# The Born series expansion

1. Jan 30, 2012

### PineApple2

Hello. I read about the born series in scattering,
$$|\psi> = (1+G_0V+\ldots)|\psi_0>$$
Now when I want to move to spatial representation, the textbook asserts I should get
$$\psi(\vec{r})=\psi_0(\vec{r}) + \int dV' G_0(\vec{r},\vec{r'}) V(\vec{r'})\psi_0(\vec{r'})+\ldots$$
by operating with $<\vec{r}|$ from the left. However I don't know how to get the 2nd term (the integral). I tried to insert a complete basis like this:
$$<\vec{r}|G_0V|\psi_0> = \int d^3r'<\vec{r}|G_0|\vec{r'}><\vec{r'}|V|\psi_0>$$
however I don't know how to get $V(\vec{r'})$ from the second bracketed term. Any help?

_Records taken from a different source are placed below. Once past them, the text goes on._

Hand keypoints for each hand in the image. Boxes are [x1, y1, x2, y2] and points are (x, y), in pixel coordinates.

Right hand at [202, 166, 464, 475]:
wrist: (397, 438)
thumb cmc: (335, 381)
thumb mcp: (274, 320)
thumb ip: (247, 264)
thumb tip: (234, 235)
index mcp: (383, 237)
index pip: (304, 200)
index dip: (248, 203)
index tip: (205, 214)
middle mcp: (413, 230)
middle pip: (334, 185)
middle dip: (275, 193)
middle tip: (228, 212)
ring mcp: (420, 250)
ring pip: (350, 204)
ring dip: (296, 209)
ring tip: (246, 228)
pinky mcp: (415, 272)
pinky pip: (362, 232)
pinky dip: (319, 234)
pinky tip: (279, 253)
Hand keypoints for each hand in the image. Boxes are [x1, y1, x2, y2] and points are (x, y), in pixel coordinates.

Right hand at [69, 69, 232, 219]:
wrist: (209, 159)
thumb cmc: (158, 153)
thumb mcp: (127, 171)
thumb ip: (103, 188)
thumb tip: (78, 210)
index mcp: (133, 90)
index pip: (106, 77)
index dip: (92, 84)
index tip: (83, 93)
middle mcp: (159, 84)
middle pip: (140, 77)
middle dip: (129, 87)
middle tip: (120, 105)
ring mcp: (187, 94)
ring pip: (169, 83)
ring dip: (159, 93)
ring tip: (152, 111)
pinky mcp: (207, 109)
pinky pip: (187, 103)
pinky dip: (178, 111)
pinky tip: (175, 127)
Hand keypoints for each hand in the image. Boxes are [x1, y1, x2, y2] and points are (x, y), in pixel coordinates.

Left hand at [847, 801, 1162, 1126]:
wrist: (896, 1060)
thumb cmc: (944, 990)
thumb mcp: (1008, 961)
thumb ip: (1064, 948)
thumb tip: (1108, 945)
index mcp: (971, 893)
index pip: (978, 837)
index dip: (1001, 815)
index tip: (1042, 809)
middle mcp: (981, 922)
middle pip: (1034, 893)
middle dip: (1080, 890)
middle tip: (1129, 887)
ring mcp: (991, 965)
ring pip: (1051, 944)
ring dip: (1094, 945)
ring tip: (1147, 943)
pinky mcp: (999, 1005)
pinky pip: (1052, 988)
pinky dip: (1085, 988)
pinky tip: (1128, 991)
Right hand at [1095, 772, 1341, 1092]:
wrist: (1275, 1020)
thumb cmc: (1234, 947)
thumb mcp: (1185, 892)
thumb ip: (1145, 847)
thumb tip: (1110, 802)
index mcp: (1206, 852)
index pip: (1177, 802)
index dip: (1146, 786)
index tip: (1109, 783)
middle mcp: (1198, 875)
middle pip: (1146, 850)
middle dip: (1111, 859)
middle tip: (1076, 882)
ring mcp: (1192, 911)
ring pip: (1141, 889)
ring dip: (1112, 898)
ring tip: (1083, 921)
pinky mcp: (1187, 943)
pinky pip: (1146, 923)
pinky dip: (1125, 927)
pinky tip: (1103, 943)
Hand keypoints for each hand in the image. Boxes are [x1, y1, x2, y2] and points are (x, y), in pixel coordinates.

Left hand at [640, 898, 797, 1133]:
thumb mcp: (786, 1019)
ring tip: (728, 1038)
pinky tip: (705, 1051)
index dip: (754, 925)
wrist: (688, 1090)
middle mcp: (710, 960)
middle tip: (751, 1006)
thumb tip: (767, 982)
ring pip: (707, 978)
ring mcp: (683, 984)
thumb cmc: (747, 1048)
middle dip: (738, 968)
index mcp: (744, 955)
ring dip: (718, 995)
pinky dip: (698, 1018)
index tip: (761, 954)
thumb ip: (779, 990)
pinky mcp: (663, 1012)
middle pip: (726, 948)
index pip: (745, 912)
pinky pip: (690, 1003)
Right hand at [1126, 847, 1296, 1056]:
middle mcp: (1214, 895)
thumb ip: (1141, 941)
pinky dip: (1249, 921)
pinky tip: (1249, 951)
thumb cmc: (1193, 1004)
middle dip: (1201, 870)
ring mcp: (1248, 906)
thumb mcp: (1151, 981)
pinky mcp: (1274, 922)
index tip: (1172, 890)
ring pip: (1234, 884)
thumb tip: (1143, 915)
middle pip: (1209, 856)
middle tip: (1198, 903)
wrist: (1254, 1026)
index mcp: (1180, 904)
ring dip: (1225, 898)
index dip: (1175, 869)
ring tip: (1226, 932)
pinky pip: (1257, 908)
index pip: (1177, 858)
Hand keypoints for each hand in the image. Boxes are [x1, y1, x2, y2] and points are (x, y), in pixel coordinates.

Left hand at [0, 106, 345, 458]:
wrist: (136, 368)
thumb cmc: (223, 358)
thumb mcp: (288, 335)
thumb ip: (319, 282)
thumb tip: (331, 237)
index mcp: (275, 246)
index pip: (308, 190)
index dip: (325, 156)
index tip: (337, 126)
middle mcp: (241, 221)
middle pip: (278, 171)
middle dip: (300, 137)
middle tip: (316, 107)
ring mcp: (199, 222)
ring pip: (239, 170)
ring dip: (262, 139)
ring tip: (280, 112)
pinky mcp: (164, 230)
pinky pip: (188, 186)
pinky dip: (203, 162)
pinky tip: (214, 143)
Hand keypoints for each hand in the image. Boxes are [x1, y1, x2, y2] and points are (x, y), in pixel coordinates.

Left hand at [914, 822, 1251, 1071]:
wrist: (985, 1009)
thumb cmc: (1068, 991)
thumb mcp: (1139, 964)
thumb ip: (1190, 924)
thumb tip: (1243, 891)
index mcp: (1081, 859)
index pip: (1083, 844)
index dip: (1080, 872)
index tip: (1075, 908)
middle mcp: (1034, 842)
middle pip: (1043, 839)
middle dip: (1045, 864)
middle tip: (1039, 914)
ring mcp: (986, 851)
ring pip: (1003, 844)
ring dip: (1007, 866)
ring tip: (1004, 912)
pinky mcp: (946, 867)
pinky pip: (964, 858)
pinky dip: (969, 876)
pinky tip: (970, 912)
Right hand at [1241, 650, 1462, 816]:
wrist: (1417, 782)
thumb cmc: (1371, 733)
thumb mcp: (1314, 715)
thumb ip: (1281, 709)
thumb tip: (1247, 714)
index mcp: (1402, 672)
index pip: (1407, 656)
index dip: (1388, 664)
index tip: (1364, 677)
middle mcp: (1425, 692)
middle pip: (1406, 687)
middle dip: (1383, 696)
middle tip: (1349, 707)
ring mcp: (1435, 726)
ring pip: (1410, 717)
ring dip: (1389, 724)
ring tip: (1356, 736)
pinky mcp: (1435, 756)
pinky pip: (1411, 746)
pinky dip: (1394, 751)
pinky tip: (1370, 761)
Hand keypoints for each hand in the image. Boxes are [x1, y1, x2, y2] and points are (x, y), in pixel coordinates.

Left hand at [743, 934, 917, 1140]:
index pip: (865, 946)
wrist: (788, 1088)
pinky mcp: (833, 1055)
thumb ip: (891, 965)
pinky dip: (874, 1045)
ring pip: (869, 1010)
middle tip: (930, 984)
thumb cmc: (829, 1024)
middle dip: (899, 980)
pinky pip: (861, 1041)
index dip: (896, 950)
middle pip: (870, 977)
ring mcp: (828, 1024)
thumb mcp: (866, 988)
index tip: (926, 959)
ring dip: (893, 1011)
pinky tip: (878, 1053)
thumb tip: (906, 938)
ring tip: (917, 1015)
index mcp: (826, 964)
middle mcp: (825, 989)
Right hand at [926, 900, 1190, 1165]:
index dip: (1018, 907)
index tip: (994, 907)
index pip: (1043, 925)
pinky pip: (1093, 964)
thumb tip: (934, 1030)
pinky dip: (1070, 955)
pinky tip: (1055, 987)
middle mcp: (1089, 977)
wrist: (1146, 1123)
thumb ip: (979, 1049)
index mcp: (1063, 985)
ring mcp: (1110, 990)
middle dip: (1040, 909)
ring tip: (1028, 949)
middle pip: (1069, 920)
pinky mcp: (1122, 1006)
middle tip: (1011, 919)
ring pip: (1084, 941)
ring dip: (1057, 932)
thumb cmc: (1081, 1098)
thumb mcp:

By the way: is there a "nicer" way to write 'bra' and 'ket' in this forum?

Last edited: Jan 30, 2012
2. Jan 30, 2012

### vanhees71

Introduce another unit operator in terms of the completeness relation for the position-eigenbasis. Then you use

$$\langle \vec{x}' |V(\hat{\vec{x}}\vec{x}'' \rangle = V(\vec{x}'') \langle \vec{x}'| \vec{x}'' \rangle=V(\vec{x}') \delta^{(3)}(\vec{x}'-\vec{x}'').$$

Then one of the integrals from the completeness relations can be used to get rid of the $\delta$ distribution, and you arrive at Born's series in the position representation as given by your textbook.

3. Jan 30, 2012

### PineApple2

I see. And then $V(\vec{x'})$ can be taken out as $|\vec{x'}>$ are its eigenstates and it is taken out as a scalar.
Thanks!